At her asylum hearing in 1997, Ms. Danson, 33, claimed that as a Queen mother-to-be, she violated the laws of her village by converting into Christianity and losing her virginity by engaging in premarital sex. If she were returned to Ghana, elders of her village would punish her by cutting her clitoris and possibly killing her, she said.

"I will be mutilated, and my boyfriend will be executed," she claimed. "After that, I will have to live the rest of my life in perpetual shame."

Narrating how she ended up in New York, Ms. Danson claimed that she was accused of theft at her place of work but since she could not refund the money, she fled her village to Accra where she took refuge with a friend.

In addition, she was afraid to go back to her village, where she feared she would be killed because she refused to be made Queen mother of her village.

While in Accra, her host gave her a passport that bore her true name of Adelaide Abankwah, but with someone else's picture to travel to the US.

Unknown to her however, the US Immigration Service had Adelaide Abankwah in their database as someone who had been to the US on several occasions, and when she was asked the last time she was in the US, she claimed that April of 1977 was her first time.

This inconsistency in her story coupled with the falsified picture in the passport sent a red flag to the Immigration officials at JFK International Airport, who detained Ms. Danson for further questioning.

Ms. Danson however swore during persistent questioning with Immigration officials and in court that her real name was Adelaide Abankwah.

Her sordid tale of killings by her tribal village with human heads dripping blood being paraded in her village, coupled with forced female genital mutilations of young girls, outraged the U.S. public, some of who saw Ghana as another backward, barbaric society where even cannibalism was being practiced.

As a result, feminists in the US, including Gloria Steinem, actress Julia Roberts and the former first lady, Hillary Rodman Clinton, took on her case, and hit the airwaves denouncing Ghanaians for barbarism, while rallying to Ms.
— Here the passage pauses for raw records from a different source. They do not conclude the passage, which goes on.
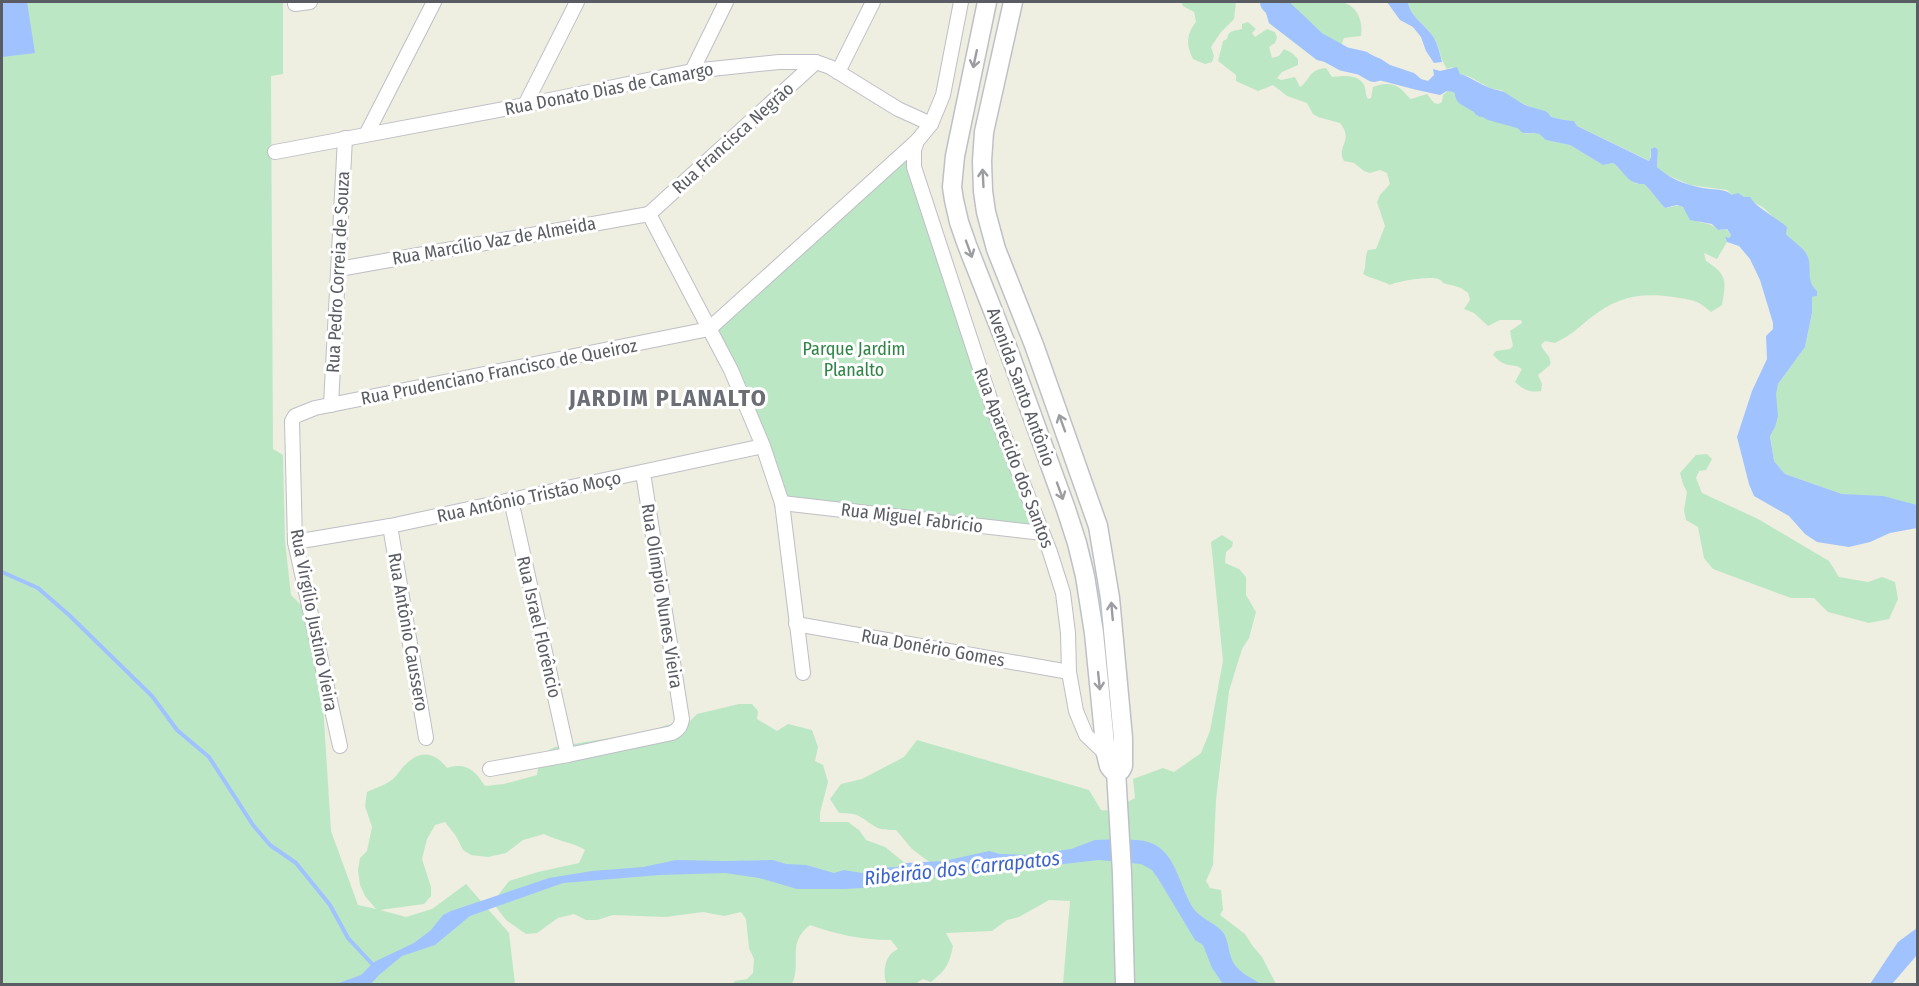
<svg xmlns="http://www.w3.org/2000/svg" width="1919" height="986" font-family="'Fira Sans Condensed',sans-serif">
<rect width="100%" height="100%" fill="#eeeee1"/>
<g fill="#bce7c5">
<path d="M2,2H283V74L271,76L273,449L283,455L285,542L291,595L302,606L310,621L316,672L323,705L331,831L358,905L376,909L365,896L360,885L358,870L360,858L367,851L372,827L365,806L367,792C375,788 386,785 393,779C398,775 401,768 406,764C422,749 435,753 447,768C467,762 475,771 485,786L504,784L537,775L540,755L555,747L647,732L667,725L688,723L697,714L739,704H752L758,711L757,719L777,731L788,724L812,730L818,747L815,761L823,765L828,782L820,813V822H848L859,830L866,840L885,847L905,863L944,873L912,849L896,830C889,830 881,830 876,827C859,817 861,813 839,813L830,799L841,784L862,779L904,757L917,740L1089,790L1101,810C1114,812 1124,804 1135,798L1133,779L1163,768L1174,772L1201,753L1210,731L1223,661L1211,542L1222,535L1233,542L1232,547L1226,552L1225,563L1239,569L1246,577V595L1256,612L1249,638L1242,649L1229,691L1216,800L1213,865L1206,881L1210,888L1221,890L1223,910L1220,915L1245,934L1252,945L1262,957L1276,984H1063L1070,901L1049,900L1019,917L1007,920L992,931L946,933L953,946C949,965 946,970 931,982L923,979L915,984H887C883,978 884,962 890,955C892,952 895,951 898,949L891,940C863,940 835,934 810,925C786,943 802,962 792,984H732L735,981L747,979L753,973L754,959L749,948L746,919L741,912L724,916L703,912L666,917L613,915L597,920H586L574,914L558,918L537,933L526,934L506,920L496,907V898L509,881L538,872L579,863L585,850C572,842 557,841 544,834L523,840L506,853L488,857L471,855L463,850L456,836L445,822L435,825L427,839L422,859L431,887V896L424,904L380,910L406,917L432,909L466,884L509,933L515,984H2Z"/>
<path d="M1181,2H1236L1234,19L1221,32L1211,47L1214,56L1212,62L1205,64L1193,59C1186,45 1186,34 1196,22L1194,12L1183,6Z"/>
<path d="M1263,2H1343C1358,7 1363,21 1361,36L1344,38L1337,55L1317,60L1269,23Z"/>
<path d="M1408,2H1917V505L1842,494L1785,474L1774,461L1770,435L1775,427V394L1778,384L1805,347L1812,313V297L1817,296L1810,281L1807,255L1786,234V227L1776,220L1764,208L1744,197L1732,195L1727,190L1690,185L1665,174L1657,167L1658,150L1655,147L1651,149L1650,161L1577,126L1574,121H1561L1513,99L1501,90L1492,89L1470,77L1460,74L1452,67L1447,69C1440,59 1440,48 1434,38C1426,25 1410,17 1408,2Z"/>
<path d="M1248,22L1256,29L1252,33L1255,37L1267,29L1275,32L1277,38L1275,43L1269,47L1272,58L1279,56L1284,49L1292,53L1298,59V65L1282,72L1277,78L1281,80L1295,77L1300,87C1311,80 1307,70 1326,68L1332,77C1341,76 1358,73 1364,85C1366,89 1365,94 1368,99L1371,98L1373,87C1383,83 1394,82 1403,91C1406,94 1408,97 1411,99L1427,94L1434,103L1438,104L1442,102L1443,95L1448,91L1453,92L1489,112L1503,106L1507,108L1513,123L1526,134L1537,132L1547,140L1570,145L1603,165L1613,163L1636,184H1644C1652,191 1657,200 1665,208C1670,208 1676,205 1680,206C1686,208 1689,217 1695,220C1703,225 1709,221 1718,230L1726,229L1731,235L1729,238H1725L1727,242L1717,259L1704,253L1706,261C1728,275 1726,281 1722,305L1711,312C1696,299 1692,300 1673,297C1640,292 1616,297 1589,319C1576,330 1571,335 1555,343L1545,341L1541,345C1544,353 1552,356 1550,365L1538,375L1542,384L1541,391C1529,393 1523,389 1515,382L1522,369C1516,365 1515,366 1509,365C1502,364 1497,359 1493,355L1496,351L1510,349L1513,346L1510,331L1522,323L1521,320H1500L1488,326L1474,313L1464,309L1470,300L1468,293C1460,286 1455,286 1446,284C1440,282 1444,281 1438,279C1430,276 1399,281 1390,285C1381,280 1372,279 1363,274C1367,265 1364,258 1368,250L1376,249L1385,226L1377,202L1380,195L1390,184L1387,173L1380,170L1370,173L1364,171L1354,163L1344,161C1337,149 1349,142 1345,132C1344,128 1342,126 1340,123L1318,117L1313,114L1307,103L1287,96L1273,85L1258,91L1236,81V75L1218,61L1223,41L1227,39C1228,30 1234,31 1242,29V24Z"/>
<polygon points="910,151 1037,528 785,500 713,330"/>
<polygon points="1707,454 1712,459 1706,470 1699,471 1696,478 1702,493 1758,519 1829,561 1839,577 1868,582 1882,577 1895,582 1898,599 1889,619 1869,623 1828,612 1814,598 1791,598 1713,569 1704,558 1698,527 1686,520 1684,510 1687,492 1683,484 1680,473 1696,455"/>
</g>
<g fill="#a0c2ff">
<polygon points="2,2 27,2 35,53 2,57"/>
<path d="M1263,2H1286L1300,13L1315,43L1344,59L1353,60L1361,51L1381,59L1390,65L1414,73L1421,79L1428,81L1434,75L1433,69L1440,71L1457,67L1460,74C1471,77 1479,84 1490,88C1495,90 1499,90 1504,92C1524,105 1550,121 1574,121L1577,126L1649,161L1651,157V149L1655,147L1658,150L1657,167C1671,180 1691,187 1710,189C1719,190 1725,189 1732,195L1738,193L1744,197H1750C1754,206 1778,219 1787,227L1786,234C1792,241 1803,247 1807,255C1813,267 1805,281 1817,291V296L1812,297V313L1805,347L1778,384L1776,394L1778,416L1775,427L1770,436L1774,461L1785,474L1842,494L1883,496L1917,505V528L1890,533L1870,542L1849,547L1817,542L1805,534L1789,516L1754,496L1749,484L1737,437L1752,391L1767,359L1766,336L1773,329V323L1760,280L1750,259L1739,246L1727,242L1725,237L1729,238L1731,235L1727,229L1718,230L1712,224L1690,220L1683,207L1677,205L1665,208C1657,200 1652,191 1644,184C1628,185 1624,171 1613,163L1603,165L1570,145L1546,140L1537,132C1514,137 1524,126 1507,121V108L1503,106L1489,112L1486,116L1480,117L1475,114L1474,105L1453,92L1447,91L1440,95L1417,90L1371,78L1342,66L1317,60L1269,23Z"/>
<path d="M1387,2H1408C1410,17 1426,25 1434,38C1438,45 1440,54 1442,62L1434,63L1426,51L1421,37L1413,27L1400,20Z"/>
<path d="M1119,839C1130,840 1141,839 1151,843C1176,852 1180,888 1193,908C1200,918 1213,922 1222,931C1228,938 1228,949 1231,957C1235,971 1250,977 1261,984H1223L1212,968L1203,945L1195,940L1159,880L1152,870L1141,864L1099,860L1046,866L1001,867L966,873L905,878L878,887L844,889H797L759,878L725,873L660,875L563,883L470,916L435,945L402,956L379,975L371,984H336L361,975L374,962L414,943L431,930L443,915L451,911L549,878L592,871L643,867L676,860L725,861L773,860L786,864L806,865L834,873L844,870L862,873L876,868L897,867L905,863L944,861L989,851L1000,854L1033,855L1071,849L1095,840Z"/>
<polygon points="1917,928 1917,955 1892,984 1870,984 1898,942"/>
</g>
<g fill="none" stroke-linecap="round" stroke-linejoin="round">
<polyline stroke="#a0c2ff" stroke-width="4" points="2,572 38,588 69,615 152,696 177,730 209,757 253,825 270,845 296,863 330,905 348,938 375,967"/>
<g stroke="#a0c2ff" stroke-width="24">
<polyline points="1272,2 1315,43 1344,59 1362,63 1374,70"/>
<polyline points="1467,94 1493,109 1540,122"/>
</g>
<defs>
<g id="street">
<polyline points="961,2 943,95 931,124 917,141 914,150 914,167 992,405 1050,552 1063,593 1068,633 1069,672 1076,711 1086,735 1106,754 1111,754"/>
<polyline points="295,4 310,2"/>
<polyline points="692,71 726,2"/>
<polyline points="838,72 873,2"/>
<polyline points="525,105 577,2"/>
<polyline points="367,133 434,2"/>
<polyline points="275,152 525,105 692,71 779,62 816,62 830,67 898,109 931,124"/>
<polyline points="649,214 731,370 763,446 782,503 803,673"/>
<polyline points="649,214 816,62"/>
<polyline points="339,269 649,214"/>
<polyline points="331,405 345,138"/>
<polyline points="511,500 568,755"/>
<polyline points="782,503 1042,533"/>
<polyline points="390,526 426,738"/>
<polyline points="295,542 390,526 763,446"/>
<polyline points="796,624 1069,672"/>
<polyline points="340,746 295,542 292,421 295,416 315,408 709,329 917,141"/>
<path d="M490,769L568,755L672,733C679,729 681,726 682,719L643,473"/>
</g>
<g id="secondary">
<polyline points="987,2 955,156 952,187 954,200 959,222 967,245 1008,349 1066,509 1077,543 1085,576 1094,633 1106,754 1109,766 1112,770 1116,771"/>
<polyline points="1013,2 984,132 982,161 983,191 986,212 996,249 1034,345 1098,526 1110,598 1123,738 1123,766 1121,770 1116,771"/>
<polyline points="1116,771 1122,873 1125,984"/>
</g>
</defs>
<use href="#street" stroke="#bebfc6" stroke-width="16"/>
<use href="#secondary" stroke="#bec0c8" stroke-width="21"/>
<use href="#street" stroke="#fff" stroke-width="14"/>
<use href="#secondary" stroke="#fff" stroke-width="18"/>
</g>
<defs><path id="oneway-shaft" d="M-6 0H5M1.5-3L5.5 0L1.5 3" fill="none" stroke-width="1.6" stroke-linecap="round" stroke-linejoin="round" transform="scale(1.5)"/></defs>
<g stroke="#9c9da1">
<use href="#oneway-shaft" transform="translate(975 59) rotate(102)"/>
<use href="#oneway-shaft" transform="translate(983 178) rotate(-93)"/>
<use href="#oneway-shaft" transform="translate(969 249) rotate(70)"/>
<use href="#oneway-shaft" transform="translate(1062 423) rotate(-110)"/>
<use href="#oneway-shaft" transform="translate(1060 491) rotate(70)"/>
<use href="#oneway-shaft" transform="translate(1112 611) rotate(-95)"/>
<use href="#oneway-shaft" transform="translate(1099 681) rotate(84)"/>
</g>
<g text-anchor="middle" stroke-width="6" stroke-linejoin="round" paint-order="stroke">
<g font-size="18" fill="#5a5c63" stroke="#fff">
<text transform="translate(609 89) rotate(-11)" y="6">Rua Donato Dias de Camargo</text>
<text transform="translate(733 138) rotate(-42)" y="6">Rua Francisca Negrão</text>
<text transform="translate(494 241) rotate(-10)" y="6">Rua Marcílio Vaz de Almeida</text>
<text transform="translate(338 272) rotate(-87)" y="6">Rua Pedro Correia de Souza</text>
<text transform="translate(499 372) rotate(-11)" y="6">Rua Prudenciano Francisco de Queiroz</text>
<text transform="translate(1021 387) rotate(70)" y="6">Avenida Santo Antônio</text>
<text transform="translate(1014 458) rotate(69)" y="6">Rua Aparecido dos Santos</text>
<text transform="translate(529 497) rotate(-12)" y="6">Rua Antônio Tristão Moço</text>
<text transform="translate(912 518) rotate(7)" y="6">Rua Miguel Fabrício</text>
<text transform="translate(662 596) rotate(81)" y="6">Rua Olímpio Nunes Vieira</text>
<text transform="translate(314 620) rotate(79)" y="6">Rua Virgílio Justino Vieira</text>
<text transform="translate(539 627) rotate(77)" y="6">Rua Israel Florêncio</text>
<text transform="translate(408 632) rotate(80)" y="6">Rua Antônio Caussero</text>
<text transform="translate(933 648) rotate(10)" y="6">Rua Donério Gomes</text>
</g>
<g font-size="18" fill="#2f8545" stroke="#fff">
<text x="854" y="355">Parque Jardim<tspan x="854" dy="21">Planalto</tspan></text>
</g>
<g font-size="20" font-style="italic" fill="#3c63c9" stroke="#fff">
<text transform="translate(962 868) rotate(-6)" y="7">Ribeirão dos Carrapatos</text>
</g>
<g font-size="24" font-weight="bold" letter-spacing="1.5" fill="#6b6e75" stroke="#fff">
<text x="668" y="406">JARDIM PLANALTO</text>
</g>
</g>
<rect width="1919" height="986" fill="none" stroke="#5a5c63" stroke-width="6"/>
</svg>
Danson's cause.

Ms. Danson's appeal for asylum was denied in 1997, when the judge noted that Ghana had outlawed genital mutilation in 1994, and that her identity was in question. An appeals court however caved in to political pressure from the feminists and Mrs. Clinton, and reversed the decision in 1999.

In 2000 however, the US Immigration and Naturalization Service concluded that Ms. Danson's story was a figment of her imagination. The INS investigators alleged that she was a former hotel worker who assumed the identity of another person named Adelaide Abankwah, and that her real name is Regina Danson.

Ms. Danson was indicted last year for perjury, making false statement and obtaining passport through fraudulent means.

On January of this year, Ms. Danson was brought to the US Supreme Court to face criminal charges, during which Nana Kwa Bonko testified that Ms. Danson was not part of the town's royal family and that female genital mutilation is foreign to the customs and practices of his village.

A Federal grand jury in Brooklyn last week found her guilty of lying and falsifying official document, after deliberating for only five hours.

Ms. Danson is free on $200,000 bond, but she will be sentenced on March 23 of this year for up to 16 months in prison, after which she will be deported to Ghana.

A cross section of Ghanaians who were in court to witness the trial, heaved a sigh of relief and started clapping and dancing when Ms. Danson was found guilty.

One Ekow who claimed he hails from Biriwa, praised his Chief for restoring honour and dignity to his town.

"I am proud of my Chief, and today, I feel exonerated because tenants in my apartment complex have been teasing me and asking me whether I have a human head under my bed," he said. "You have no idea how shameful we felt as Ghanaians when this woman's story broke in the newspapers and on the various TV networks, but today, they will all eat their words," he concluded.